Coach Erik Spoelstra doesn't want his Miami Heat to forget about getting bullied around in the paint.
He'd rather they learn from their shortcomings, which could be easier if the NBA's rebounding leader doesn't play for the Minnesota Timberwolves.
With Dwyane Wade's status uncertain, the Heat will try to avoid their first three-game losing streak in almost two years Saturday night when they visit a Timberwolves team that may be without Kevin Love.
While LeBron James has helped mask some of the team's deficiencies in the past, Miami's ongoing struggles on the glass have become difficult to ignore after a 107-87 loss at Chicago on Thursday.
The Heat (14-5) allowed 13 offensive boards while getting outrebounded 49-27 and outscored 44-34 in the paint en route to their second straight loss following a 10-game winning streak.
"We can't just brush this loss aside," Spoelstra said. "We have to really own it, to understand what happened. They just got whatever they wanted, right in the paint, at the rim and if they missed those, then they're just beating us up at the glass."
Spoelstra's club has been outrebounded in each of the last seven games, including by a 95-61 margin in the last two. Miami ranks 29th with a minus-4.6 rebounding margin.
The Heat played without Wade (illness) and big man Chris Andersen (personal reasons) on Thursday. While Andersen is expected to rejoin the team, Wade will likely be a game-time decision when it tries to avoid its first three-game slide since Jan. 10-13, 2012.
Miami is 2/3 this season without the nine-time All-Star, who has scored 31 points or more in four of his last five trips to Minneapolis.

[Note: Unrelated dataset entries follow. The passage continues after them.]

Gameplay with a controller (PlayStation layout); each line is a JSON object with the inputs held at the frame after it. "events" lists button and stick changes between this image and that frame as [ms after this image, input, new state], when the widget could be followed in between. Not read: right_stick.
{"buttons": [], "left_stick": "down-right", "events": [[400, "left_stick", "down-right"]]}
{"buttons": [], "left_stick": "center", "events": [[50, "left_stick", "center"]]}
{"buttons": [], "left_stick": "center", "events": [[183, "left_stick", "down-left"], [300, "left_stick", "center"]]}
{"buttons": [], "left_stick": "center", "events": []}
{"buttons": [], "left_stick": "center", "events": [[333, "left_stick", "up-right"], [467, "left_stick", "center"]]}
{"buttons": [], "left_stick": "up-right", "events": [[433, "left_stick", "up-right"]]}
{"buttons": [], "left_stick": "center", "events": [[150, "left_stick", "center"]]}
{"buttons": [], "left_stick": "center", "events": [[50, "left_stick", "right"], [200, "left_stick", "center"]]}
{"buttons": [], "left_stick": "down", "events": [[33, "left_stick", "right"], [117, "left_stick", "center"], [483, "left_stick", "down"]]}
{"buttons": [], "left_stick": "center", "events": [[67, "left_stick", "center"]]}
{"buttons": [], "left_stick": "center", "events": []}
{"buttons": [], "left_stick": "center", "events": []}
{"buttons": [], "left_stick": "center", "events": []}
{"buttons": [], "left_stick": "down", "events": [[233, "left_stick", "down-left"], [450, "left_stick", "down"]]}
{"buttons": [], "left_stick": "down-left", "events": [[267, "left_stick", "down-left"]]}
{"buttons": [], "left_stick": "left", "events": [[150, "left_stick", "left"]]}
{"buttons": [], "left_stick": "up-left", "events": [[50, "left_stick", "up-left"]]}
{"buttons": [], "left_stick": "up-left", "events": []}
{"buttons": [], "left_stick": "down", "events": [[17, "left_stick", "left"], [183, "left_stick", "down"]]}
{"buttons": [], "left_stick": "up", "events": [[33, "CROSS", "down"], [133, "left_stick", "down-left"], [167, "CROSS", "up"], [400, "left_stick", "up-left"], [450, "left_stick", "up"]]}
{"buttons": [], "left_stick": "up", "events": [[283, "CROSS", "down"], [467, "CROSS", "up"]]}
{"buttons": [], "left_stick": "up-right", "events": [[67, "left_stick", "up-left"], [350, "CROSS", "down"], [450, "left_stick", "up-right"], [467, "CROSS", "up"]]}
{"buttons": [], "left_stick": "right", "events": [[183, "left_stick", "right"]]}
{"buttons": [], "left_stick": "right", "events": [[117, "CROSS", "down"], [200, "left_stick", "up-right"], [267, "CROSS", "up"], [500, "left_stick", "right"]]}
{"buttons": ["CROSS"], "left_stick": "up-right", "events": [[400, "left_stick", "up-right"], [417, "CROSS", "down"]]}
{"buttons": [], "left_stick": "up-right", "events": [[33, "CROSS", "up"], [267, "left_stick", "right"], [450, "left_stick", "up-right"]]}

The Timberwolves (9-10) have outrebounded their last two opponents by a 90-80 margin, though Love is uncertain to play after leaving the team following the death of his maternal grandmother.
Love, who has yet to miss a game this season, has averaged a team-best 23.7 points while leading the league with 13.6 rebounds and 18 double-doubles. If he isn't able to return, Minnesota is likely to lean on center Nikola Pekovic, who has averaged 20.5 points and 10.0 rebounds in the last four games.
Kevin Martin should be able to help pick up the scoring since he's averaging 26.7 points over the last three.
The Timberwolves, however, will have to tighten things up defensively after surrendering an average of 109.2 points on 51.6 percent shooting -- 46.7 from 3-point range -- while dropping four of five.
The Heat also have slipped on the defensive end, allowing 107 points in both losses on a combined 50.6 percent shooting -- 17 of 35 from beyond the arc.
Minnesota hasn't played in nearly a week after Wednesday's scheduled game against San Antonio in Mexico City was postponed because of smoky conditions inside the arena. The matchup will be made up in Minnesota at a later date.
It's a much-needed break for a team that ran out of gas and allowed 35 fourth-quarter points in a 113-103 loss at Oklahoma City on Sunday.
"We played tired and lost our confidence with what we're supposed to do," Martin told the league's official website. "We'll learn from that and move on."
Dating to his time with Cleveland, James has been a part of 14 straight wins against the Timberwolves. He's averaged 31.0 points, 8.8 rebounds and 6.5 assists in his last eight visits to Minneapolis.